The $$(r,t)$$ entry of the matrix $$AZ$$ is the random variable given by

$$\sum_{l=1}^m a_{rl} z_{lt}$$

so the expected value of the $$(r,t)$$ entry is

$$E\left(\sum_{l=1}^m a_{rl}z_{lt}\right) = \sum_{l=1}^m E\left(a_{rl}z_{lt}\right) = \sum_{l=1}^m a_{rl} E\left(z_{lt}\right)$$

The second equality is true since each $$a$$ value is a constant number and each $$z$$ is a random variable , so the ordinary rules of expectation apply.

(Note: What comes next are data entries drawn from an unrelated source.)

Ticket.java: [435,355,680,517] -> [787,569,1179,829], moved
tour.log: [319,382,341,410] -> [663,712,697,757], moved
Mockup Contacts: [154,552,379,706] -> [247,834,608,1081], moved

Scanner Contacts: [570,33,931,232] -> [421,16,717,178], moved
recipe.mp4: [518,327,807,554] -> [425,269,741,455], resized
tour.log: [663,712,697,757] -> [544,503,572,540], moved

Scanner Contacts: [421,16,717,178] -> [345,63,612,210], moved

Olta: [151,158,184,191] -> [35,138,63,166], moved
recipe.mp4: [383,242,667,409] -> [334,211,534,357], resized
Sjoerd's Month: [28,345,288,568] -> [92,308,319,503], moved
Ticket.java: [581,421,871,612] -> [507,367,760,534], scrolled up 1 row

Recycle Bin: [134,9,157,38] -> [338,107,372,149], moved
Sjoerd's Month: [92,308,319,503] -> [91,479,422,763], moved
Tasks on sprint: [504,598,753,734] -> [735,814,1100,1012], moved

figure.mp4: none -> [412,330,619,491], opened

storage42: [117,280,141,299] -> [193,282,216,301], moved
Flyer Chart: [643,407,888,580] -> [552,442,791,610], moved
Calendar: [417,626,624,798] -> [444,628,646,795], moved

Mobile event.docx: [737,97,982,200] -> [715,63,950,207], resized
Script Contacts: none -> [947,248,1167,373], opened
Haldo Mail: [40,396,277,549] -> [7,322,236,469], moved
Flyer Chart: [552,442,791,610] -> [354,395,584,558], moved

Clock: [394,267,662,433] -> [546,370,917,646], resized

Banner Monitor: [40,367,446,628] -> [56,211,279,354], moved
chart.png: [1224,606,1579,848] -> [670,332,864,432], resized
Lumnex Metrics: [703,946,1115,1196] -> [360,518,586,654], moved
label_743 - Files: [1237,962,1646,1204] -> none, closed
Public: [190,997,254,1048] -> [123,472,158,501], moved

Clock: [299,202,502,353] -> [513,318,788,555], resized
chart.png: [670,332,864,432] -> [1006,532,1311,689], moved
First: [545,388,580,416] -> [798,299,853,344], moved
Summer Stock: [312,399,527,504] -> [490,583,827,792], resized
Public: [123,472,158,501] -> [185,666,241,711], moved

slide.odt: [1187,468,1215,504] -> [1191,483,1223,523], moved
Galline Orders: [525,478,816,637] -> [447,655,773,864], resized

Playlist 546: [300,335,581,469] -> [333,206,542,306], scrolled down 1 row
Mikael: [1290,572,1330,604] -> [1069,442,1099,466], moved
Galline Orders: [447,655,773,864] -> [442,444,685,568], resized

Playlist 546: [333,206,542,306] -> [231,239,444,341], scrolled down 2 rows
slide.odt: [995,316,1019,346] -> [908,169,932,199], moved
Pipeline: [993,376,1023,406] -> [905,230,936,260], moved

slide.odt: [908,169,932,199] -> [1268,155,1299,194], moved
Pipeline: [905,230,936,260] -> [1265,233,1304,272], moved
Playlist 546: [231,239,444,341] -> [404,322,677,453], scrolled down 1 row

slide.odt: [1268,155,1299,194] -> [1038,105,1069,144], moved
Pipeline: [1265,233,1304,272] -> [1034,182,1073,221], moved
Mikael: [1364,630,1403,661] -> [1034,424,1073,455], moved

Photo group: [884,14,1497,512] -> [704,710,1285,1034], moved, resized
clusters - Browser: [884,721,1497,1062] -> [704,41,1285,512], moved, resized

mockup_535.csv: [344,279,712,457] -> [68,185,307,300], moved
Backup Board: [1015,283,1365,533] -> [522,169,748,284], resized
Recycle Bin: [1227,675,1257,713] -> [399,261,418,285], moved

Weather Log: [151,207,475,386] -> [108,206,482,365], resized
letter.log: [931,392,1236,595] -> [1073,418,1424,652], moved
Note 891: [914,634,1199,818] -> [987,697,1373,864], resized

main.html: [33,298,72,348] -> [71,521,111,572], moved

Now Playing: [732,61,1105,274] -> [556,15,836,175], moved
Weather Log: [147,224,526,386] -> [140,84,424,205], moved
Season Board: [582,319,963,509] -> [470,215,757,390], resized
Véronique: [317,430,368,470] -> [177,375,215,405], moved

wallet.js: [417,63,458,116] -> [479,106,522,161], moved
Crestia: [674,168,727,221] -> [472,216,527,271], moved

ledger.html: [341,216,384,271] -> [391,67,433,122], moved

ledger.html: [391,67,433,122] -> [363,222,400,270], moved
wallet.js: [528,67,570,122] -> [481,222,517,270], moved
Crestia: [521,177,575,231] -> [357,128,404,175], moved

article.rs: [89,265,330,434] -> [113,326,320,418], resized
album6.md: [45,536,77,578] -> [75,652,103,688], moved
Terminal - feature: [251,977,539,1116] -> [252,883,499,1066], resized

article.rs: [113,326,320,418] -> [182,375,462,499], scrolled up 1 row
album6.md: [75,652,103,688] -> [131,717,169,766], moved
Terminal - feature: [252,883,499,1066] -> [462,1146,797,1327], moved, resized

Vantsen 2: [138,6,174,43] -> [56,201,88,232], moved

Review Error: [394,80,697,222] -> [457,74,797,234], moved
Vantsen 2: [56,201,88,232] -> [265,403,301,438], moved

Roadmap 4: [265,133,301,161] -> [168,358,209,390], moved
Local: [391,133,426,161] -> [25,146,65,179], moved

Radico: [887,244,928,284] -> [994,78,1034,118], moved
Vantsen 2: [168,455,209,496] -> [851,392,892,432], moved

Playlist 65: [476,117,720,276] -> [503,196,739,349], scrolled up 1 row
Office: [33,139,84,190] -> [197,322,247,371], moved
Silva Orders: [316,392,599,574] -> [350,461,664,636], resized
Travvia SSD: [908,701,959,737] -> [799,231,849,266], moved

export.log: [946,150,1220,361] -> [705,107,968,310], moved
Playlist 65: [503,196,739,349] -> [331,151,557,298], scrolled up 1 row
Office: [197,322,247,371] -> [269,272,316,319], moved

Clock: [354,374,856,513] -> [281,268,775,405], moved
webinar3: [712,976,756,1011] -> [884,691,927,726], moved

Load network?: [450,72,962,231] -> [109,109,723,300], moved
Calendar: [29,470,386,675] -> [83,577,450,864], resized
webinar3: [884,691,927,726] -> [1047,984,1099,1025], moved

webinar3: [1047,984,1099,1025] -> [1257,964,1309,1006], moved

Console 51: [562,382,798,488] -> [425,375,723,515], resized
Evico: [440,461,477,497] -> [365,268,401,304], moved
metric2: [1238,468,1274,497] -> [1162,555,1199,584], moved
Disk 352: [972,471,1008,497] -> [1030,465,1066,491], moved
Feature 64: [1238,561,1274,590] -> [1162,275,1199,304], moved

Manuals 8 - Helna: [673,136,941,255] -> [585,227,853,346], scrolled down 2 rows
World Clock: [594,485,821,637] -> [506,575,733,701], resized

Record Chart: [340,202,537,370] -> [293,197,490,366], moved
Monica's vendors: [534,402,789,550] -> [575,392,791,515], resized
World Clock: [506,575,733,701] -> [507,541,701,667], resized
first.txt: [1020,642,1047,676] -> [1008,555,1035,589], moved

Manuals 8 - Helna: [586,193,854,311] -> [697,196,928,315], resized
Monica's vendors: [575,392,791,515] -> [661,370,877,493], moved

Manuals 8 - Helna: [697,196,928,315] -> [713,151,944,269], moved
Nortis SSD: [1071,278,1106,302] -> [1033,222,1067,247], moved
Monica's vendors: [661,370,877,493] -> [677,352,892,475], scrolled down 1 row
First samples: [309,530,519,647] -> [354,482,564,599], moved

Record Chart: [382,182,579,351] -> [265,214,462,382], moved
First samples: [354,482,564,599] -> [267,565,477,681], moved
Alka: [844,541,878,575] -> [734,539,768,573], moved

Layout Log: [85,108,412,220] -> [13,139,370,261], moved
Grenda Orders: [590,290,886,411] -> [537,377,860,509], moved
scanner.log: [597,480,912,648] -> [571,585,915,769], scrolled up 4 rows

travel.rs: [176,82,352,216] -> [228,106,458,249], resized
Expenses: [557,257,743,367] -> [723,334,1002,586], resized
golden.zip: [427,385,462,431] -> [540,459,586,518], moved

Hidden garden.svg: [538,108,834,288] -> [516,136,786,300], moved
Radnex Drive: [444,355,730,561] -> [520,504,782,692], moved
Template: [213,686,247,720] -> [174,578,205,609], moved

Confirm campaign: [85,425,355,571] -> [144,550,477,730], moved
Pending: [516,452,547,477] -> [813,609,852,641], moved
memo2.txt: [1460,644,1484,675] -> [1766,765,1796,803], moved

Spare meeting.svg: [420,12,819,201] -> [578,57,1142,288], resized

What does the equation mean?

a) The left side is the expected value of the $$(r,t)$$ entry in the matrix $$AZ$$

b) The right side is the $$(r,t)$$ entry in the matrix product of $$A$$ and the expected value of $$Z$$ (call this $$E(Z)$$)

This shows that corresponding elements of $$E(AZ)$$ and $$A E(Z)$$ are equal, so

$$E(AZ) = A E(Z)$$

This type of approach works whether you have random variables or random vectors.

6. Jun 16, 2009

### kingwinner

1) Once again, thanks for the great proof!

And I suppose the proof of E(W A') = E(W) A', with the constant matrix on the right of a random matrix W, can be done similarly, right?

7. Jun 16, 2009

### statdad

Yes, as can the derivations for the case of random and constant vectors.

8. Jun 16, 2009

### kingwinner

I am trying to modify your proof to prove that E(ZA) = E(Z) A (assuming ZA is defined), but it doesn't seem to work out...

The $$(r,t)$$ entry of the matrix $$ZA$$ is the random variable given by

$$\sum_{l=1}^m Z_{rl} a_{lt}$$

so the expected value of the $$(r,t)$$ entry is

$$E\left(\sum_{l=1}^m Z_{rl}a_{lt}\right) = \sum_{l=1}^m E\left(Z_{rl}a_{lt}\right) = \sum_{l=1}^m a_{lt} E\left(Z_{rl}\right)$$

?????

9. Jun 16, 2009

### statdad

10. Jun 16, 2009

### kingwinner

Thanks a lot, statdad! You are of great help!